When a plane flew over Goodison Park in September, organised by supporters critical of Bill Kenwright’s reign as Everton chairman, the message trailing behind it read: “Your failures are your legacy.” If it seemed an unduly negative verdict then, it seems today as misplaced as the leaflets handed out around Goodison Park in October 1983, calling for Howard Kendall – soon to become the club’s most successful manager – to be sacked.

After all, Saturday’s news that Farhad Moshiri has bought a 49.9 per cent share in Everton means that Kenwright has at last delivered the investment he was said to have long been seeking. Moshiri, an Iranian-British businessman, has an estimated personal fortune of more than £1.2bn according to Forbes, bringing the financial muscle long absent at a club formerly known as the Mersey Millionaires in the 1960s.

Time alone will tell but the announcement of Moshiri’s investment raises the hope on Merseyside that a club with nine league titles but not a single trophy since 1995 can hold genuine aspirations of real, not relative, success once more.

It was an announcement delivered with the kind of twist that Kenwright, as a successful theatre impresario, will have relished. He said on Saturday that he had got to know Moshiri over the past 18 months but, until days ago, the American pair of John Jay Moores and Charles Noell had appeared front-runners to buy the club. Instead it was Moshiri, frustrated by his inability to get a place on Arsenal’s board, who struck a reported £200m deal to become Everton’s largest shareholder after selling his shares in Arsenal to Alisher Usmanov, his long-standing business associate.

There was a positive reaction to the news in Liverpool. An American takeover would have been regarded with more cynicism, given the evidence of Tom Hicks and George Gillett’s five-year tenure at Anfield and Aston Villa’s decline under Randy Lerner.

“It is somebody that has experience of football already,” said Nick Mernock, chairman of the Everton fans’ forum. “On the face of it, it appears a fantastic opportunity.”

Although Everton have not confirmed the make-up of their new board, Moshiri’s 49.9 per cent stake includes the 24 per cent of shares previously held by Robert Earl, whose only notable contribution was introducing Sylvester Stallone to Goodison Park. That Kenwright, who has been in poor health, will remain chairman with a diluted shareholding is further good news, according to John Blain, chairman of the Everton Shareholders’ Association.

“It provides ongoing stability while bringing a guy with some significant wealth behind him,” he said. There was no better illustration of the continuity Kenwright provides at a club with strong community links than when he stood up at Kendall’s funeral to deliver a eulogy in which he spoke directly to some of the club’s 1980s heroes seated in the congregation. It showed a grasp of Everton’s history that is beyond the new wave of foreign owners.

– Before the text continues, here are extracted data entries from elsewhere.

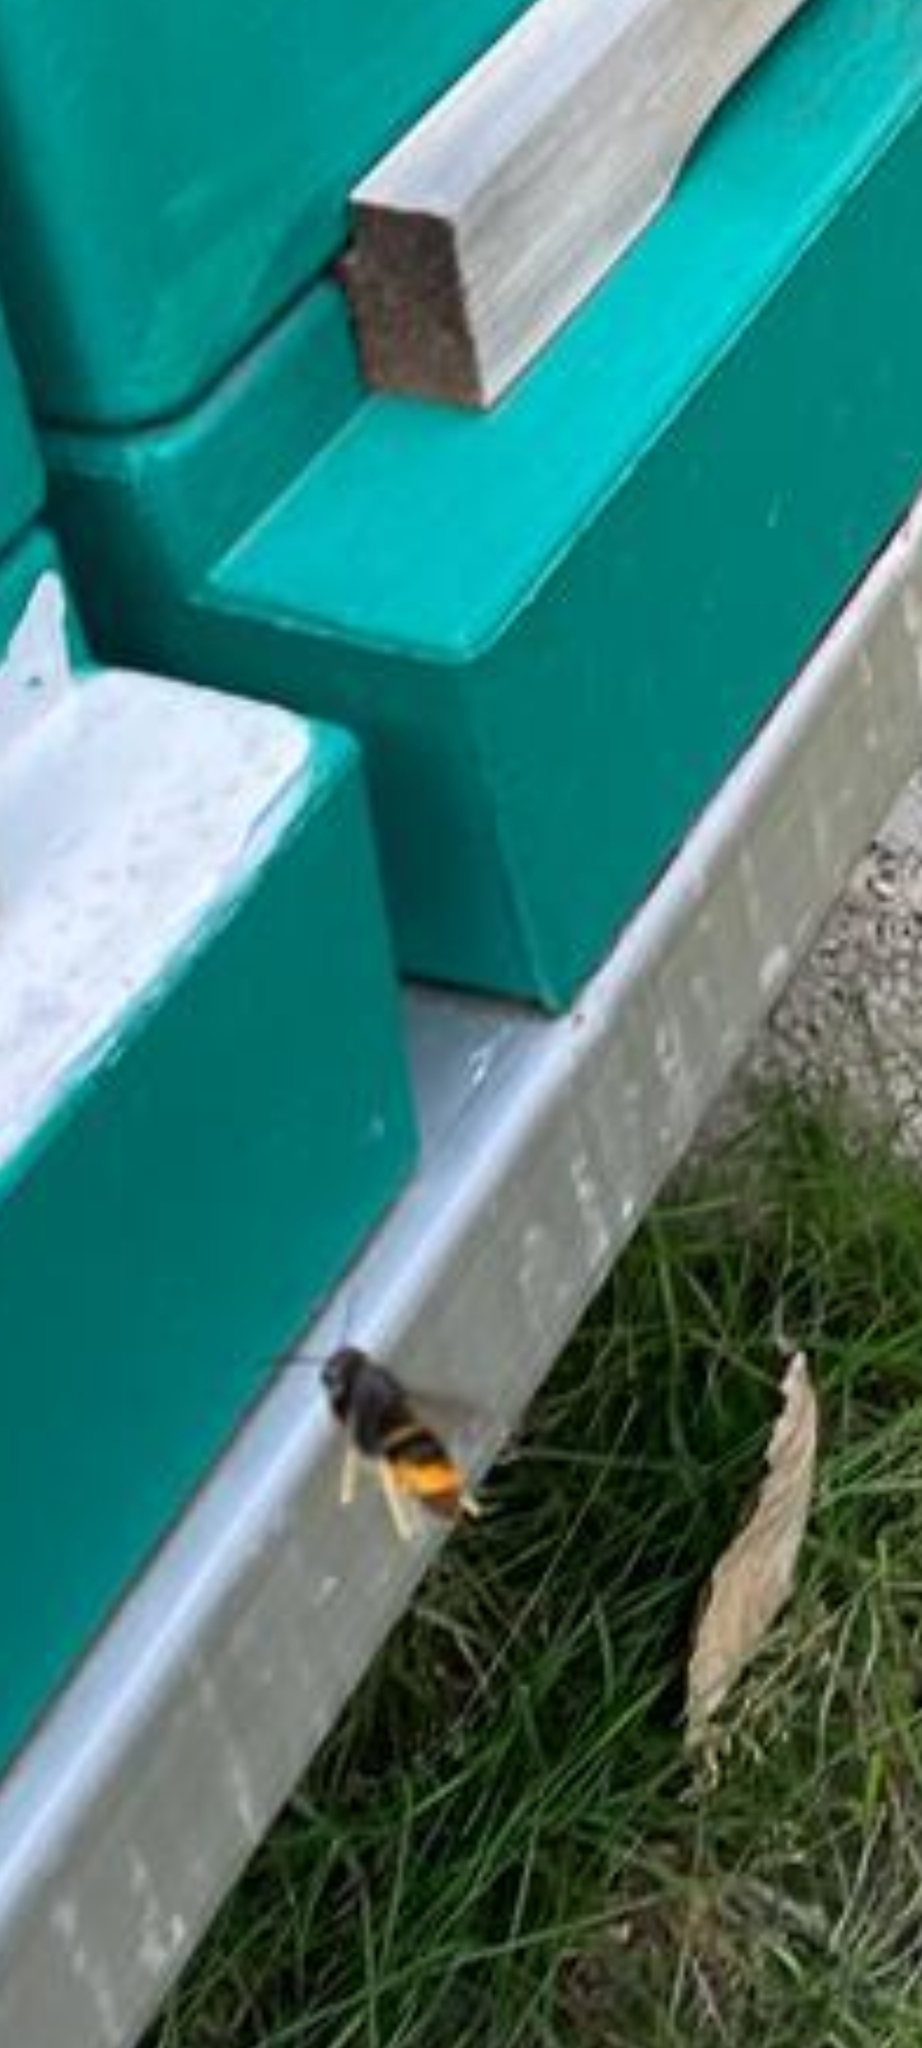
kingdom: Animalia
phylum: Arthropoda
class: Insecta
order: Hymenoptera
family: Vespidae
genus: Vespa
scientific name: Vespa velutina
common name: Asian hornet
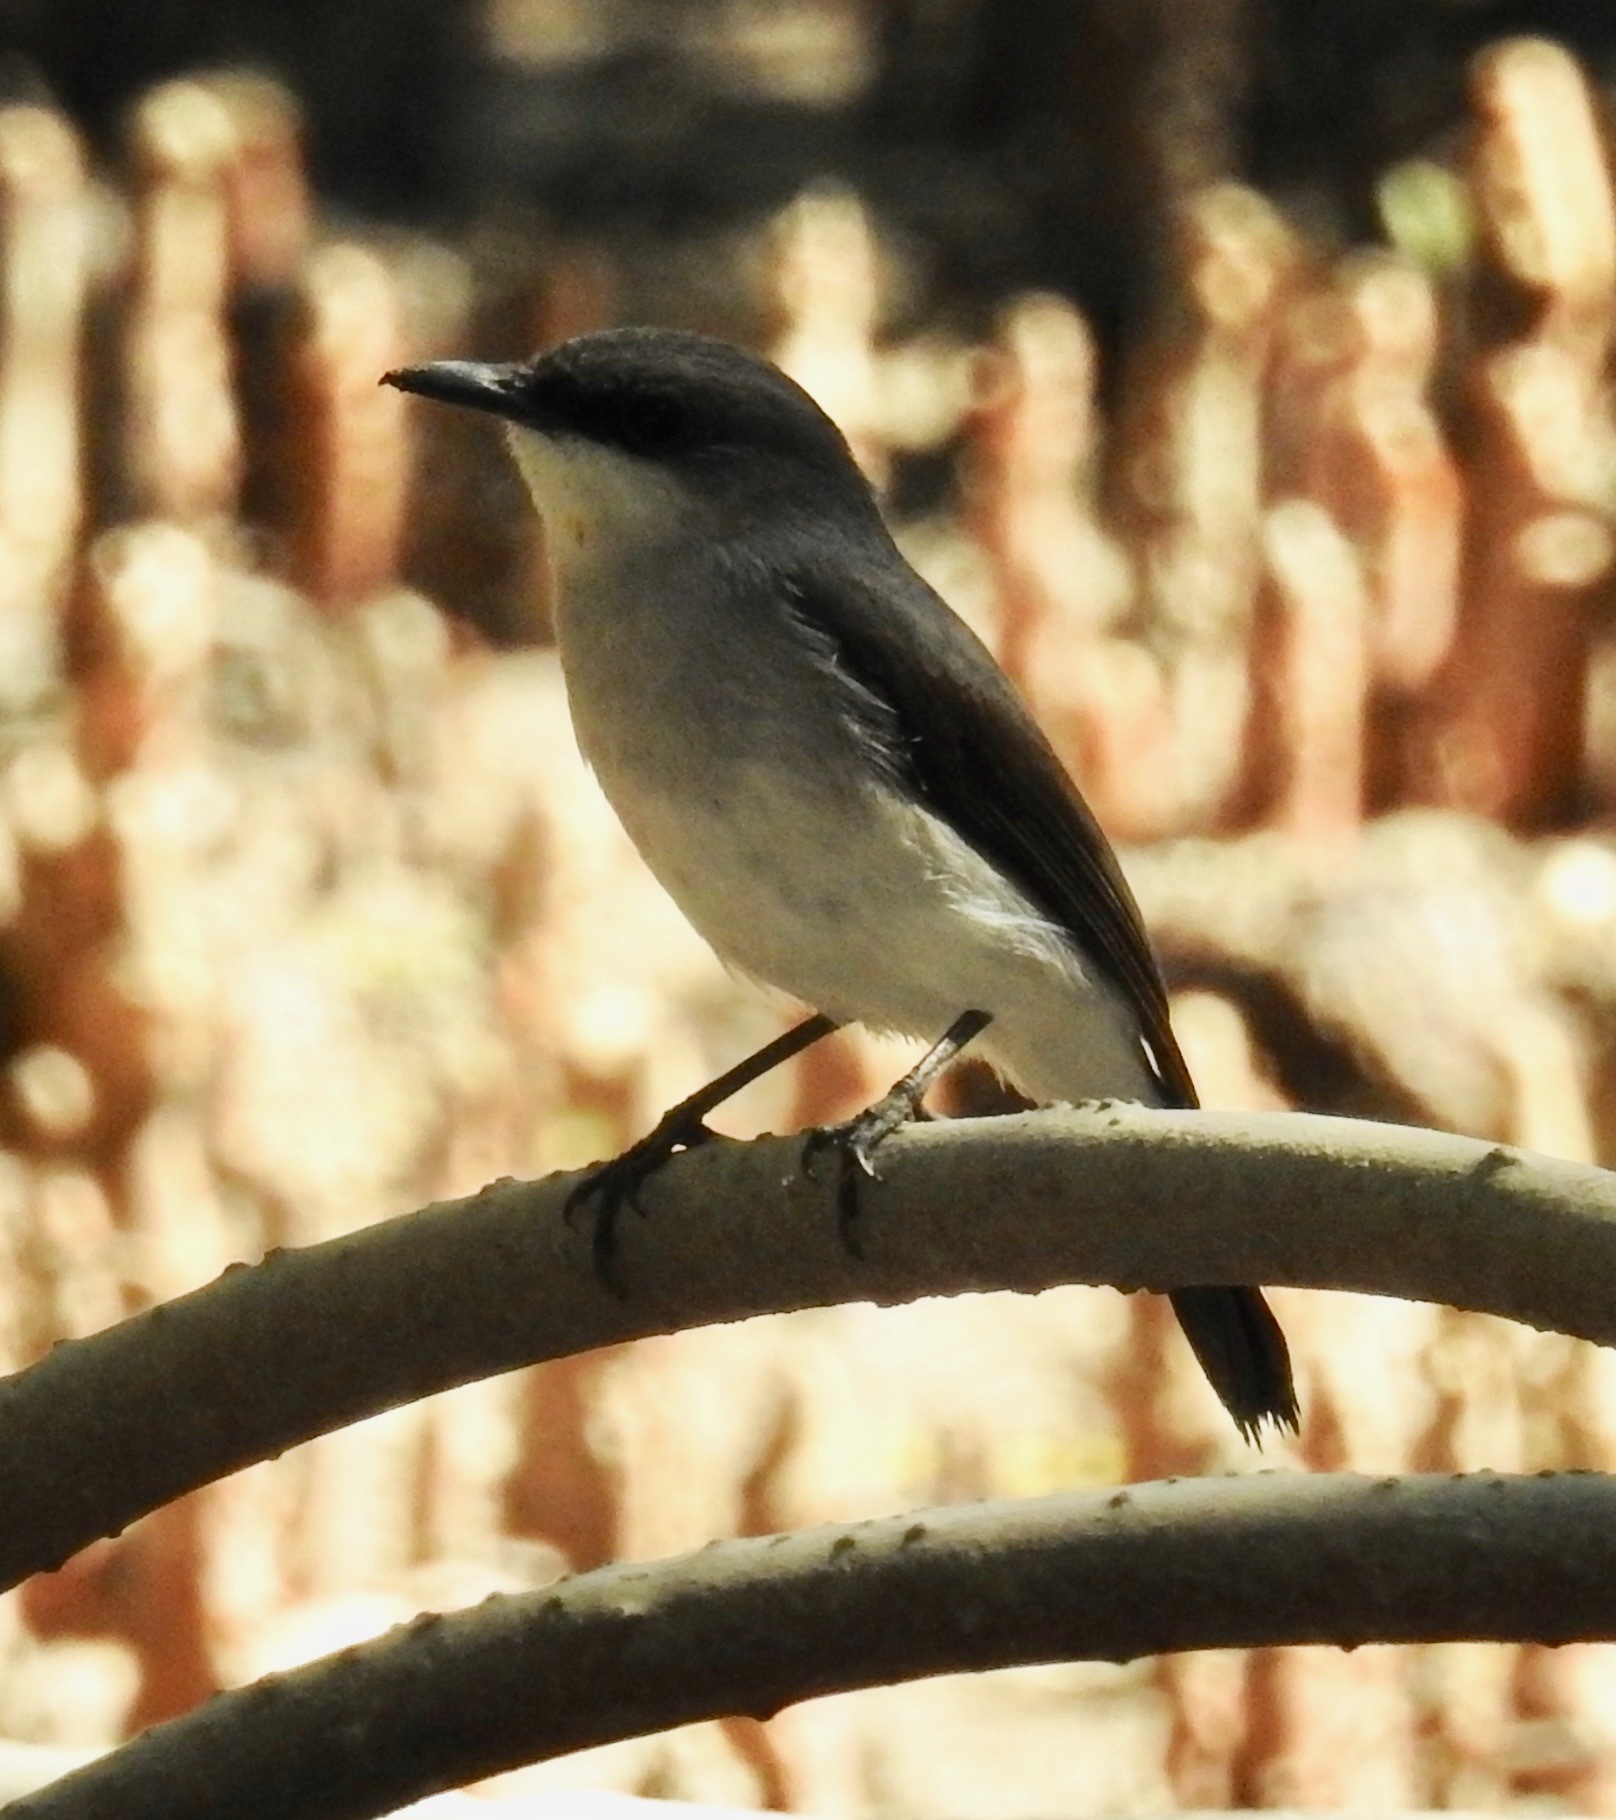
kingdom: Animalia
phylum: Chordata
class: Aves
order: Passeriformes
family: Petroicidae
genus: Melanodryas
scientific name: Melanodryas
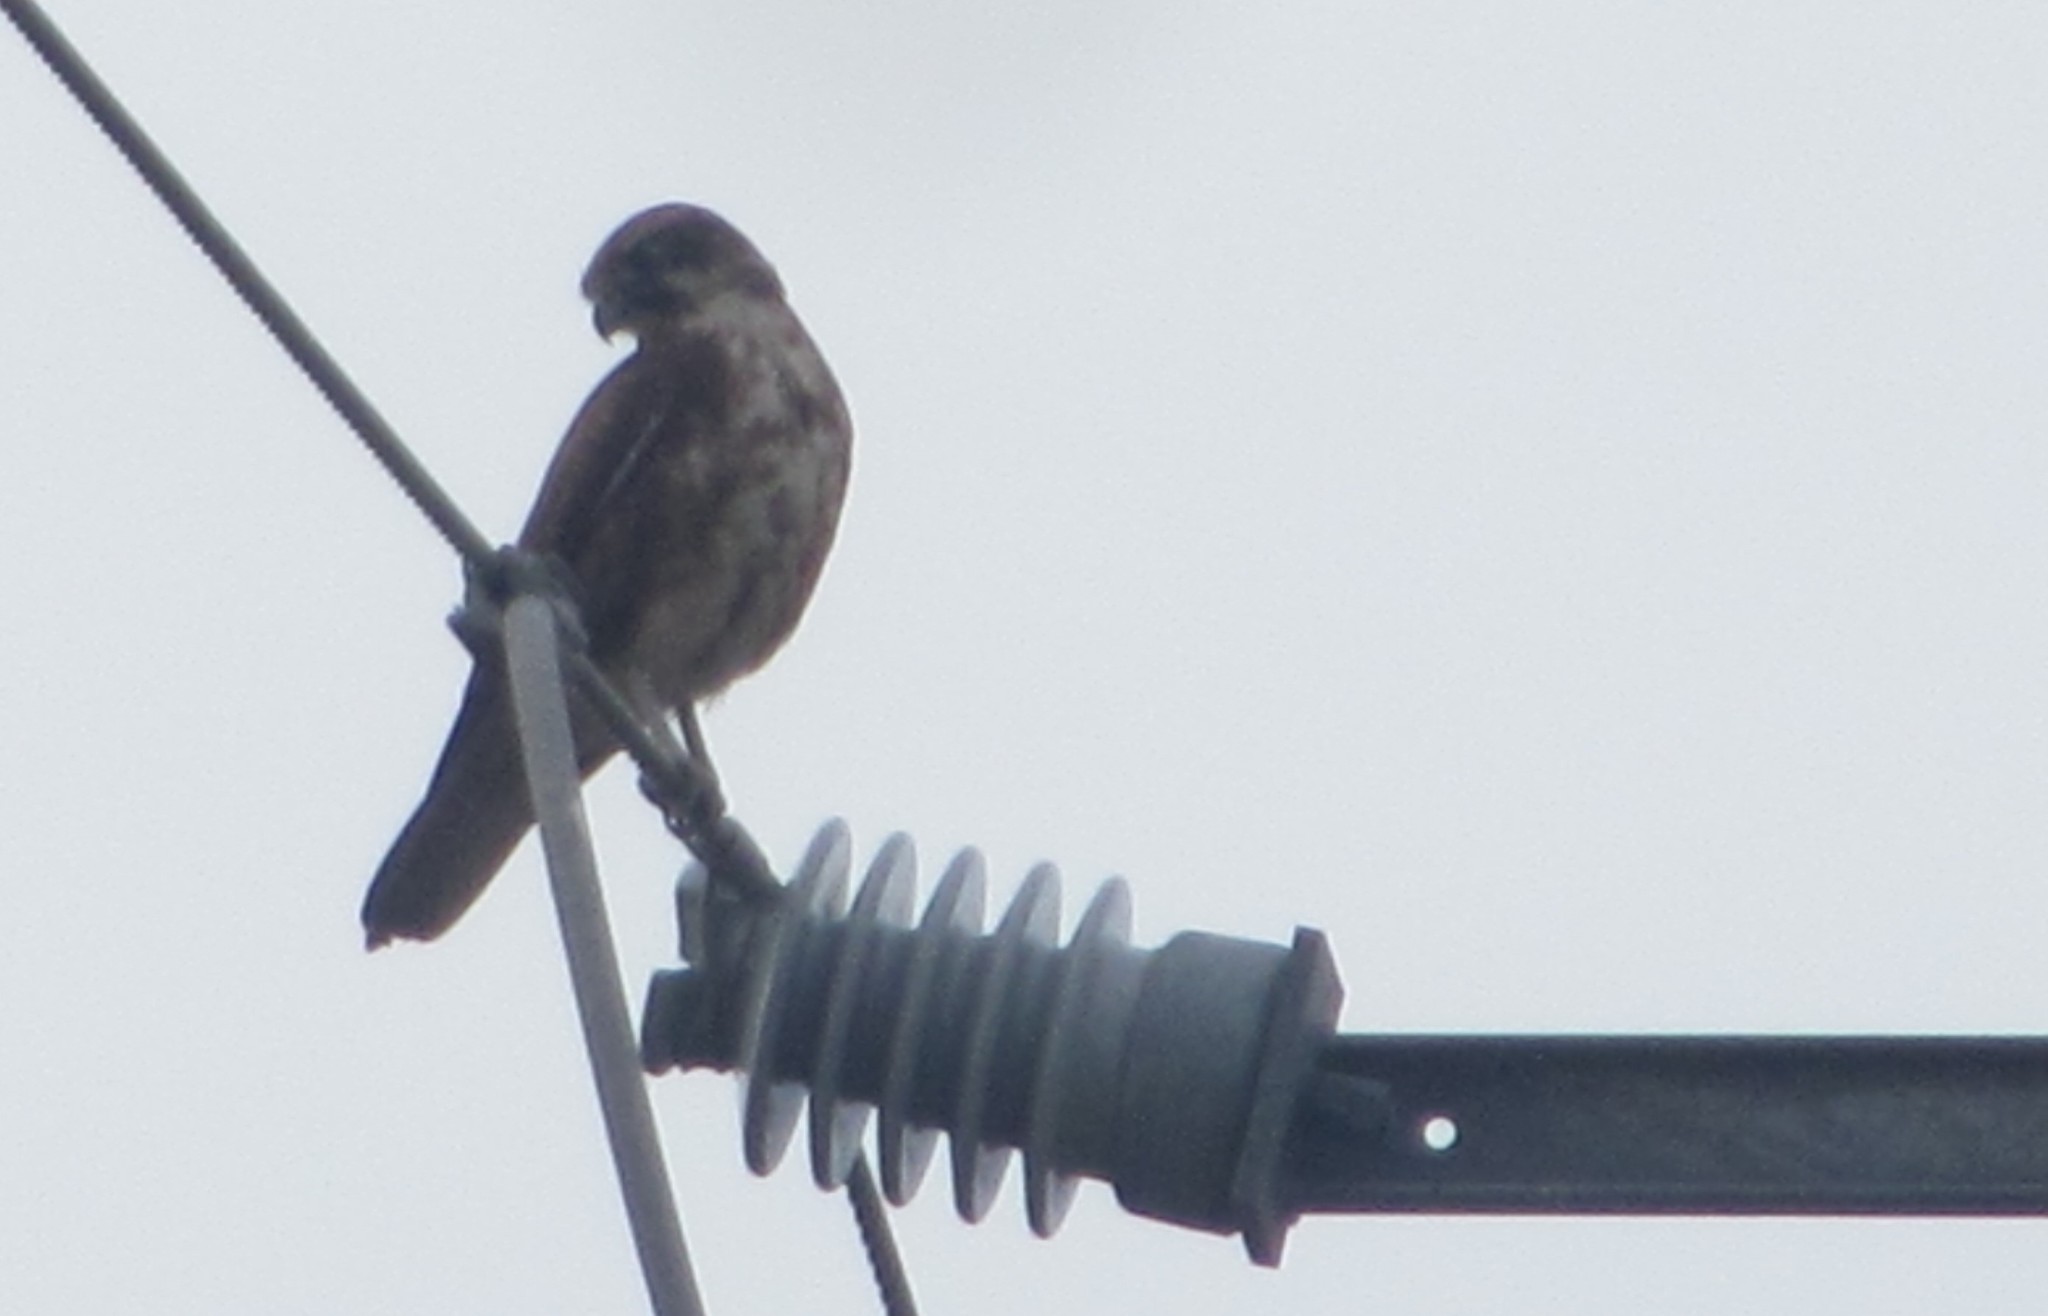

Yet Blain hopes Moshiri’s arrival will improve the club’s much-criticised commercial performance and resolve the long-standing stadium problem to which Kenwright, who presided over a notable missed opportunity at Liverpool’s King’s Dock, could not find an answer. “Most shareholders and fans would want to see a final decision and commitment towards a new stadium – be it an upgrade to Goodison Park or indeed a new build,” he said.